Page layout parsing data
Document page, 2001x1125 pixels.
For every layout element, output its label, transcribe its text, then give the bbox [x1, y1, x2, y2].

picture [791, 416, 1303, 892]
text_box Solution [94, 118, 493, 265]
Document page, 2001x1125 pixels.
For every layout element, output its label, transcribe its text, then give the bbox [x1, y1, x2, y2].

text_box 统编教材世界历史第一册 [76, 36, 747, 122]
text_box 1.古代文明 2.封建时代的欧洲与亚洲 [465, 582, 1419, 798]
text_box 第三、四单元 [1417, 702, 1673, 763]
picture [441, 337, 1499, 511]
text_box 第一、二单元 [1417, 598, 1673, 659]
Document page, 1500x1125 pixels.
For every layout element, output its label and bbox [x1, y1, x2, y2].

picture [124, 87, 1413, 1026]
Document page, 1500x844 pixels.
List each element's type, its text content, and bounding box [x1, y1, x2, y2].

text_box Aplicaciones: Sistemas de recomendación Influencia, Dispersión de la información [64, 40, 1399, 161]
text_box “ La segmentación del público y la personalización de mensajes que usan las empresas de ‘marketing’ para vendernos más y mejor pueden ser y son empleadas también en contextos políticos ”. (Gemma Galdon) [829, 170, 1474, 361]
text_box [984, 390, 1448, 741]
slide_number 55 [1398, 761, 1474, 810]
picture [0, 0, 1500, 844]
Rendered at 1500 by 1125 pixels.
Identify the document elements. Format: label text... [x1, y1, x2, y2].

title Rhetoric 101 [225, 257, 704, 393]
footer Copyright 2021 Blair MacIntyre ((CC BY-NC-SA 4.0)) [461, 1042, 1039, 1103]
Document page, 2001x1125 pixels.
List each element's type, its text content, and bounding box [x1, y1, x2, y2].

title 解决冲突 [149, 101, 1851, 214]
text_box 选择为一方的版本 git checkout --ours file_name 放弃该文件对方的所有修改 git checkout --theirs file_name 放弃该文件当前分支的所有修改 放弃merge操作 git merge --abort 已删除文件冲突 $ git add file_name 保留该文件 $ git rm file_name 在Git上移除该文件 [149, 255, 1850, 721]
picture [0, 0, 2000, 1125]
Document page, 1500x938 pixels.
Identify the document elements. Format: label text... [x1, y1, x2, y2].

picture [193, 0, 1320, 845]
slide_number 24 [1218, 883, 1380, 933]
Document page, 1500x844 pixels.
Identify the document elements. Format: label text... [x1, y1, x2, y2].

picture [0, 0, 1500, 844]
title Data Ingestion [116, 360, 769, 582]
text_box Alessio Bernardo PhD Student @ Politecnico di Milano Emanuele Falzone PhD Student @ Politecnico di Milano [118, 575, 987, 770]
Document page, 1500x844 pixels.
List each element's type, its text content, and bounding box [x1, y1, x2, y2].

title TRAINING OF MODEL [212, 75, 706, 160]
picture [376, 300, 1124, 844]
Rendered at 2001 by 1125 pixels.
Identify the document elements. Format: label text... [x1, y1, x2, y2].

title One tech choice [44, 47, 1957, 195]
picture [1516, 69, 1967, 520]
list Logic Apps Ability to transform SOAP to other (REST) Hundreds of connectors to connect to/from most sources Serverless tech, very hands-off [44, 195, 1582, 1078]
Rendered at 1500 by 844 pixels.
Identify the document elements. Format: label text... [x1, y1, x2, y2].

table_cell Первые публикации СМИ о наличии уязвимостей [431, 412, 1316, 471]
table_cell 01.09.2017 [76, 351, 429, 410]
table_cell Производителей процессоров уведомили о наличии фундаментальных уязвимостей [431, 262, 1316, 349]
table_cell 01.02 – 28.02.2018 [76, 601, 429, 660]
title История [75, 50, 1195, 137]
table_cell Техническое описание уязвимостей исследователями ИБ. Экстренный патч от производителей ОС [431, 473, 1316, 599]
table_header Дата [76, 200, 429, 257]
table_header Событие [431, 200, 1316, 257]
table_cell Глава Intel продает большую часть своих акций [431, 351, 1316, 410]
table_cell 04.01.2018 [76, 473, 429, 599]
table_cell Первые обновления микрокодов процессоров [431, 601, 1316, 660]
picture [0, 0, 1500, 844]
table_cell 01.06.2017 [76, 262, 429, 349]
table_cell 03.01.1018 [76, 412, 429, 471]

--- Work to complete ---
Nothing from before the line containing "Rendered at 1500 by 844 pixels." should appear; copy that line and each one after it through the last line of the entries, exactly.

--- Your response ---
Rendered at 1500 by 844 pixels.
Identify the document elements. Format: label text... [x1, y1, x2, y2].

table_cell Первые публикации СМИ о наличии уязвимостей [431, 412, 1316, 471]
table_cell 01.09.2017 [76, 351, 429, 410]
table_cell Производителей процессоров уведомили о наличии фундаментальных уязвимостей [431, 262, 1316, 349]
table_cell 01.02 – 28.02.2018 [76, 601, 429, 660]
title История [75, 50, 1195, 137]
table_cell Техническое описание уязвимостей исследователями ИБ. Экстренный патч от производителей ОС [431, 473, 1316, 599]
table_header Дата [76, 200, 429, 257]
table_header Событие [431, 200, 1316, 257]
table_cell Глава Intel продает большую часть своих акций [431, 351, 1316, 410]
table_cell 04.01.2018 [76, 473, 429, 599]
table_cell Первые обновления микрокодов процессоров [431, 601, 1316, 660]
picture [0, 0, 1500, 844]
table_cell 01.06.2017 [76, 262, 429, 349]
table_cell 03.01.1018 [76, 412, 429, 471]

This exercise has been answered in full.